Swarm intelligence theory is proposed for motion planning of multi-robot systems. Multiple particles start from different points in the solutions space and interact to each other while moving towards the goal position. Swarm intelligence theory is a derivative-free approach to the problem of multi-robotcooperation which works by searching iteratively in regions defined by each robot's best previous move and the best previous move of its neighbors. The method's performance is evaluated through simulation tests.

Keywords

swarm intelligence multi-robot system motion planning stochastic search algorithms Lyapunov stability

1. Introduction

In the recent years there has been growing interest in multi-robot systems. As the cost of robots goes down and as robots become more compact the number of military and industrial applications of multi-robot systems increases. Possible industrial applications of multi-robot systems include hazardous inspection, underwater or space exploration, assembling and transportation. Some examples of military applications are guarding, escorting, patrolling and strategic behaviors, such as stalking and attacking.

Of primary importance in the design of multi-robot systems is motion planning through obstacles (Guo, Y. & Parker, L.E., 2002). To solve this problem algorithms based on stochastic gradient methods (Duflo, M., 1996) have been proposed. These are an extension of the potential fields methods which have have been previously used for robot path-planning (Khatib, O., 1986), (Rimon, E. & Koditscheck, D.E., 1991), (Reif, J.H. & Wang, H. 1999). The potential of each robot consists of two terms: (i) the cost Vⁱ due to the distance of the i -th robot from the goal state, (ii) the cost due to the interaction with the other M − 1 robots. Moreover, a repulsive field, generated by the proximity to obstacles, is taken into account. The differentiation of the aggregate potential provides the kinematic model for each robot. It has been proved that the velocity update equation is equivalent to a distributed gradient algorithm.
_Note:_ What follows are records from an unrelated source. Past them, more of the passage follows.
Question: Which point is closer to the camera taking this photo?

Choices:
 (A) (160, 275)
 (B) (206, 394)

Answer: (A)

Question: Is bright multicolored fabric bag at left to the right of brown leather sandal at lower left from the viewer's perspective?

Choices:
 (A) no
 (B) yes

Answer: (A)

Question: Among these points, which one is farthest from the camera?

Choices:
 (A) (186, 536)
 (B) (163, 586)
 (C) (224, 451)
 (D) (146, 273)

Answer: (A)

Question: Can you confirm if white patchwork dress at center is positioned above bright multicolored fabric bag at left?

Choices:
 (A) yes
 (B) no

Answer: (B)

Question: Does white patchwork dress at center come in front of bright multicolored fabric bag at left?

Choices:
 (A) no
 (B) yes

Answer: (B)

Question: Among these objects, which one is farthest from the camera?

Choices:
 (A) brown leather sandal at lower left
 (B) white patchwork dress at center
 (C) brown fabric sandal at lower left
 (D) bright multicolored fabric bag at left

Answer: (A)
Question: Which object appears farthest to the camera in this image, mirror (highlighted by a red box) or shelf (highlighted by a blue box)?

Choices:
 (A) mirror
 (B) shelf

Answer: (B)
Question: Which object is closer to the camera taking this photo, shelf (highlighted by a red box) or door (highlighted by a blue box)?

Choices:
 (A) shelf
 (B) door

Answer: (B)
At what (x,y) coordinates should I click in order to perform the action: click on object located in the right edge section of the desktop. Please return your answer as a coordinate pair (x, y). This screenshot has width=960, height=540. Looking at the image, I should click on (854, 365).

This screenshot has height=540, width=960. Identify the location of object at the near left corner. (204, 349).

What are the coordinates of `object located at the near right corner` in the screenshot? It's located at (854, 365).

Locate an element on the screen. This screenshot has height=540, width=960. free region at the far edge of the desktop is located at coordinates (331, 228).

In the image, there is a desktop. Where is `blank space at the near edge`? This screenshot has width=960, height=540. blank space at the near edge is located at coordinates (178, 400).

The convergence to the goal state is studied with the use of Lyapunov stability theory. It is shown that in the case of a quadratic cost function Vⁱ the mean position of the multi-robot system converges to the goal state x^* while each robot stays in a bounded area close to x^* (Rigatos, G.G., 2005), (Rigatos, G.G., Tzes, A.P., & Tzafestas, S.G., 2005).

An alternative for multi-robot motion planning, which will be studied in this paper, is based on swarm intelligence. This method works by searching iteratively in regions defined by each robot's best previous move and the best previous move of its neighbors. Swarm intelligence is evident in biological systems and has been also studied in statistical physics, where collective behavior of self-propelled particles has been observed (Levine, H. & Rappel, W.J., 2002). The method is particularly useful for the avoidance of local minima. A swarm, which is a collection of robots, can converge to a wide range of distributions, while no individual robot is aware of the distribution it is working to realize. The dynamic behavior of the robots under particle swarm algorithm is analyzed with the use of ordinary differential equations. It is shown that appropriate tuning of the differential equation's coefficients can prevent explosion, i.e. the robots velocity is kept within certain bounds.

The structure of the paper is as follows: In Section 2 particle swarm theory is proposed for multi-robot motion planning. In Section 3 the convergence of the particle swarm algorithm used for robots steering, is analyzed with the use of ordinary differential equations. In Section 4 the performance of the particle swarm theory in the problem of multi-robot motion planning is tested through simulation tests. Finally, in Section 5 concluding remarks are stated.

2. Particle swarm theory for multi-robot motion planning

A method of distributed search for the goal position is the particle swarm algorithm which belongs to derivative-free optimization techniques and which is more likely to escape from local minima (Clerk, M. & Kennedy, J., 2002).

In the single robot case it has been shown that convergence to the goal position can be controlled using simple state machines (Rigatos, G.G., Tzafestas, S.G. & Evangelidis, G.J., 2001), (Rigatos, 2003). Coordinated motion of a swarm of mobile robots towards the goal position is however a more complicated problem.

Particle models consist of M particles with mass m_i, position xⁱ and velocity vⁱ. Each particle has a self-propelling force Fⁱ. To prevent the particles from reaching large speeds, a friction force with coefficient K_v is introduced. In addition, each particle is subject to an attractive force which is affected by the proximity σ to other particles. This force is responsible for swarming. To prevent particle collisions a shorter-range repulsive force is introduced. The potential of the particles is given by $V_{a} - V_{r} = \sum_{j = 1, j \neq i}^{M} a e^{- \frac{| x^{i} - x^{j} |^{2}}{2 σ^{2}}} - \sum_{j = 1, j \neq i}^{M} b e^{- \frac{| x^{i} - x^{j} |^{2}}{2 σ^{2}}}$ (1)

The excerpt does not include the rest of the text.